Please take the lines from the one holding "Provost Arden encouraged" through the one holding "Khari Cyrus, Student" in the data below and copy them exactly.

- Exercise input:
——————

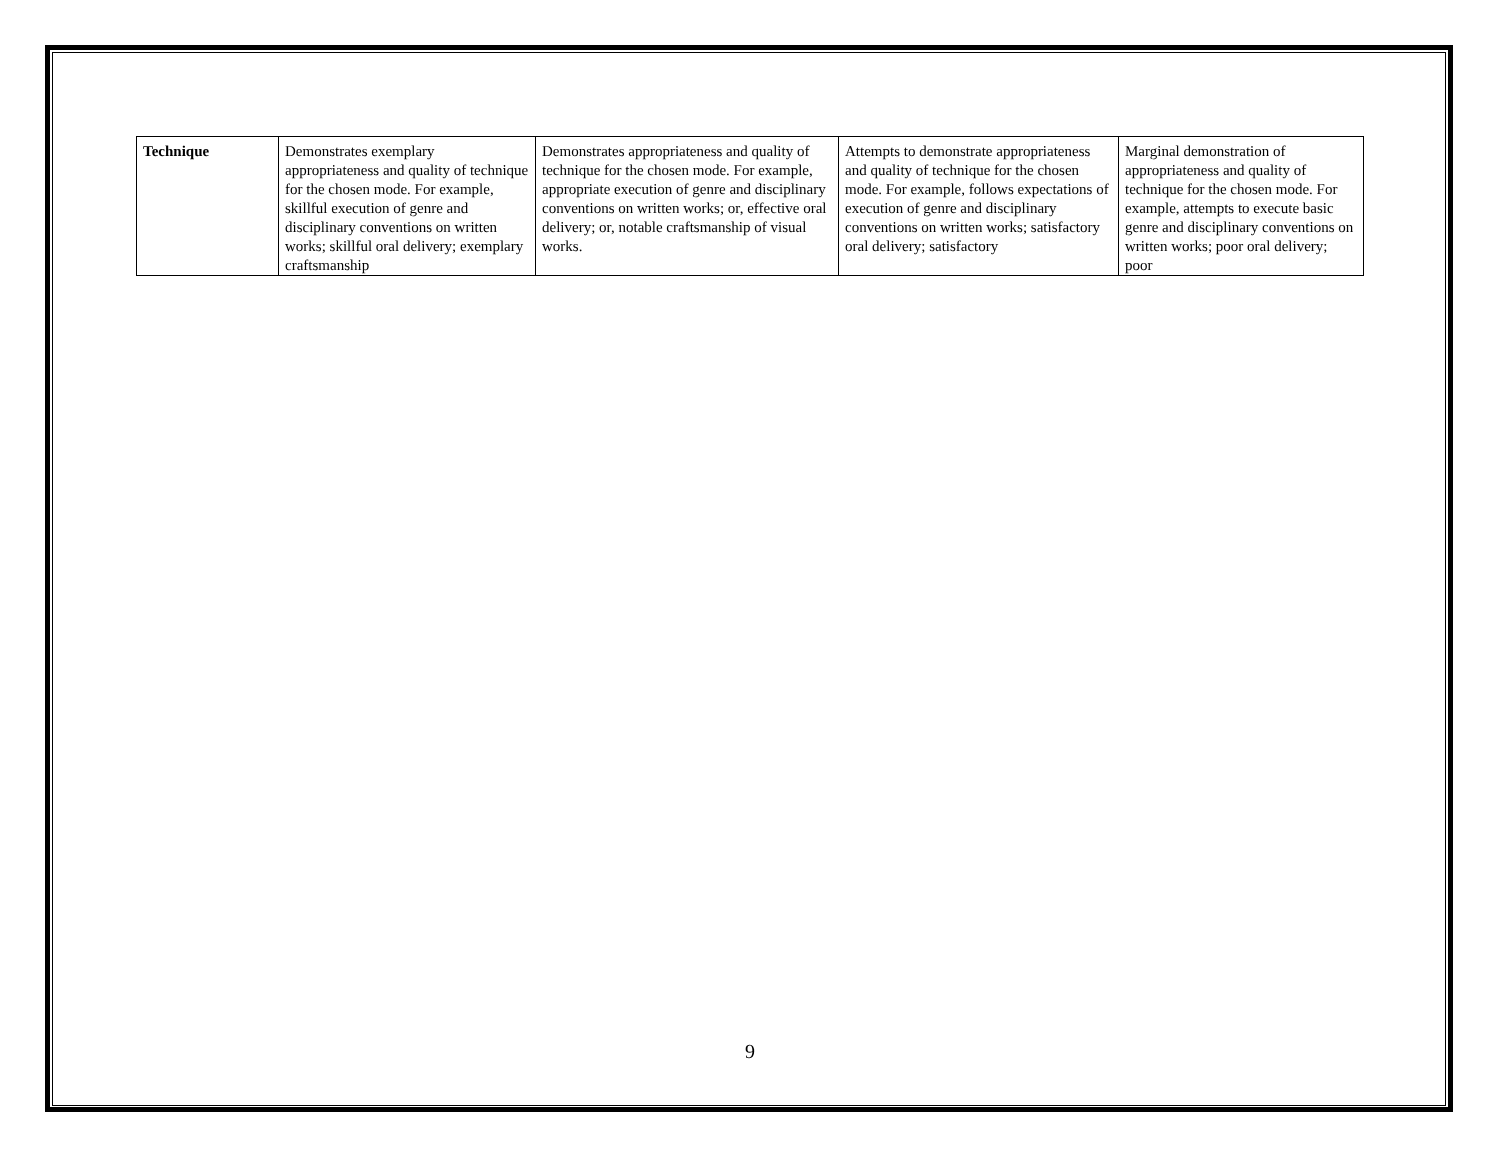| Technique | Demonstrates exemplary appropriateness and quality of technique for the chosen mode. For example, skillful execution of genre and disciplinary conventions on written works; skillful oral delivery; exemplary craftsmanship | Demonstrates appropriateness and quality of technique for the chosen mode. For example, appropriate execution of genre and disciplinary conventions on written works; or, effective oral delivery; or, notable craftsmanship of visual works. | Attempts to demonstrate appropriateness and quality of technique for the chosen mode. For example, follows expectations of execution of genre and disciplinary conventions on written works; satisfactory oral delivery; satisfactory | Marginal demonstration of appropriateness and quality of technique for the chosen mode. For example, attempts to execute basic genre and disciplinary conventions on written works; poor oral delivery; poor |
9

——————

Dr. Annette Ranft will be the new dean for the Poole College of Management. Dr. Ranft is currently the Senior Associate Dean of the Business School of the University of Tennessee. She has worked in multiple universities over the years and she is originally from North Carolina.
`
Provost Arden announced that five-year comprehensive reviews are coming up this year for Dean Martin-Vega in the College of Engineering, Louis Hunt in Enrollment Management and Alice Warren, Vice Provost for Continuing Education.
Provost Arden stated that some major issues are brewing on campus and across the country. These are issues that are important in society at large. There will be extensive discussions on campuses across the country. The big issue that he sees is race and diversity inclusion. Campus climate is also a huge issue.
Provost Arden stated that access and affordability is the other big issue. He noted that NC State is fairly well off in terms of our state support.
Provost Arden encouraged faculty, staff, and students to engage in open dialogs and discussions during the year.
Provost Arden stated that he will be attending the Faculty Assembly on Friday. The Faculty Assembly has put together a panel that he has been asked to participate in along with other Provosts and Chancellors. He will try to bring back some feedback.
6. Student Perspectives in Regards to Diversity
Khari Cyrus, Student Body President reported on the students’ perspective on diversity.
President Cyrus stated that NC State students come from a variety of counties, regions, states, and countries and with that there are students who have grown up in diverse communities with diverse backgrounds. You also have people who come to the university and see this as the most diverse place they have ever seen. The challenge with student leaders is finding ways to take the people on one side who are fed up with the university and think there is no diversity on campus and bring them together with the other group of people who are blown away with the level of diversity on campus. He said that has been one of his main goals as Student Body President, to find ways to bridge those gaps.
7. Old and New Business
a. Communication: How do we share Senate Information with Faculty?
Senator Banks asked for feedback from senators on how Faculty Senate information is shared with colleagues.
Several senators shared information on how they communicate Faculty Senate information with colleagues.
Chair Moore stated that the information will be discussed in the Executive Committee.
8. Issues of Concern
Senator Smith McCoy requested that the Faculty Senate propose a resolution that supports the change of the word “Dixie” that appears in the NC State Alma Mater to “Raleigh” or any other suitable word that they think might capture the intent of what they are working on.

——————

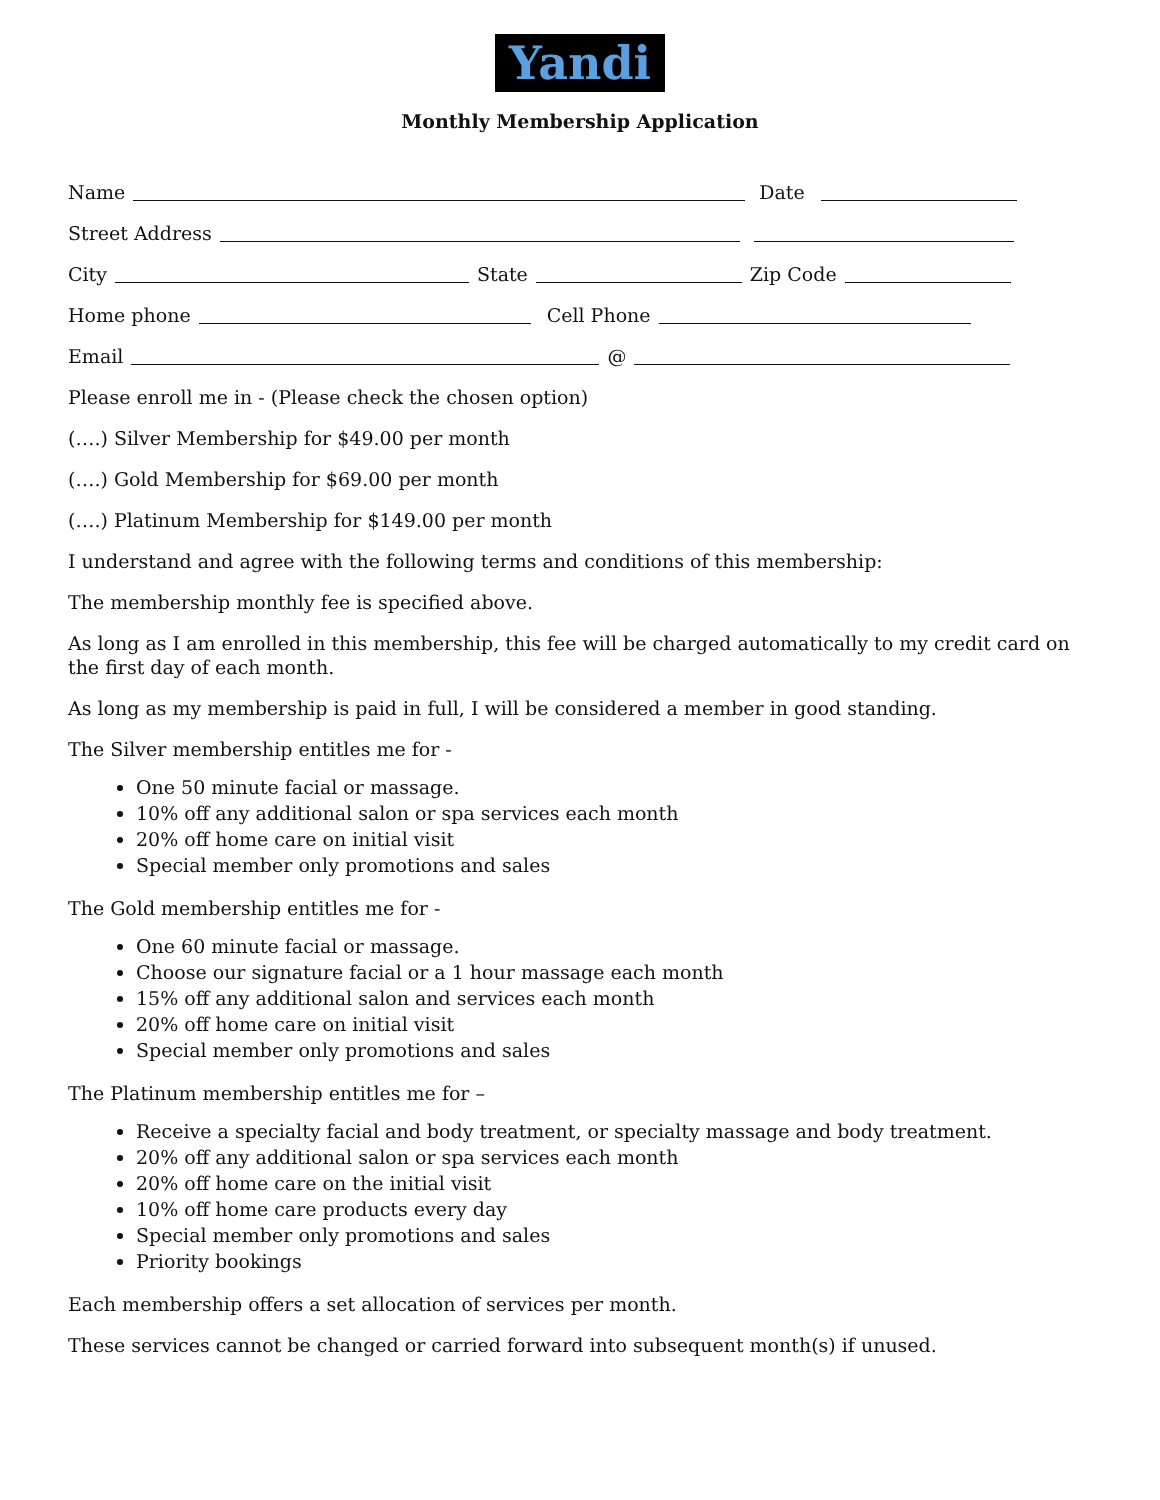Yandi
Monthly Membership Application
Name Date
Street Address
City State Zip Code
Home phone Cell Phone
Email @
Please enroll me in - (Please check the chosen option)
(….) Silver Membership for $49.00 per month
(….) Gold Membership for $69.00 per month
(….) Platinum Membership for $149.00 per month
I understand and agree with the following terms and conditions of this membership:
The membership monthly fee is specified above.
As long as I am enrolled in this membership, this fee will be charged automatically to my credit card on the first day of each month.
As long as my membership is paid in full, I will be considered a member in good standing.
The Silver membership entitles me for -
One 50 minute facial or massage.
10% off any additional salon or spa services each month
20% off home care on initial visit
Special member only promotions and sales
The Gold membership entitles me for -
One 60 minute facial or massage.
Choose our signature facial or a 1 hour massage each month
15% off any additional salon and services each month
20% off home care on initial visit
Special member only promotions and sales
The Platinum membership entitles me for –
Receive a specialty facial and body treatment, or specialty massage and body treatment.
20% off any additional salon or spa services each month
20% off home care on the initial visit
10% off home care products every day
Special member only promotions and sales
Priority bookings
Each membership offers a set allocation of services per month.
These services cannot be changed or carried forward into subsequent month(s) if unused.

——————

- Written response:
Provost Arden encouraged faculty, staff, and students to engage in open dialogs and discussions during the year.
Provost Arden stated that he will be attending the Faculty Assembly on Friday. The Faculty Assembly has put together a panel that he has been asked to participate in along with other Provosts and Chancellors. He will try to bring back some feedback.
6. Student Perspectives in Regards to Diversity
Khari Cyrus, Student Body President reported on the students’ perspective on diversity.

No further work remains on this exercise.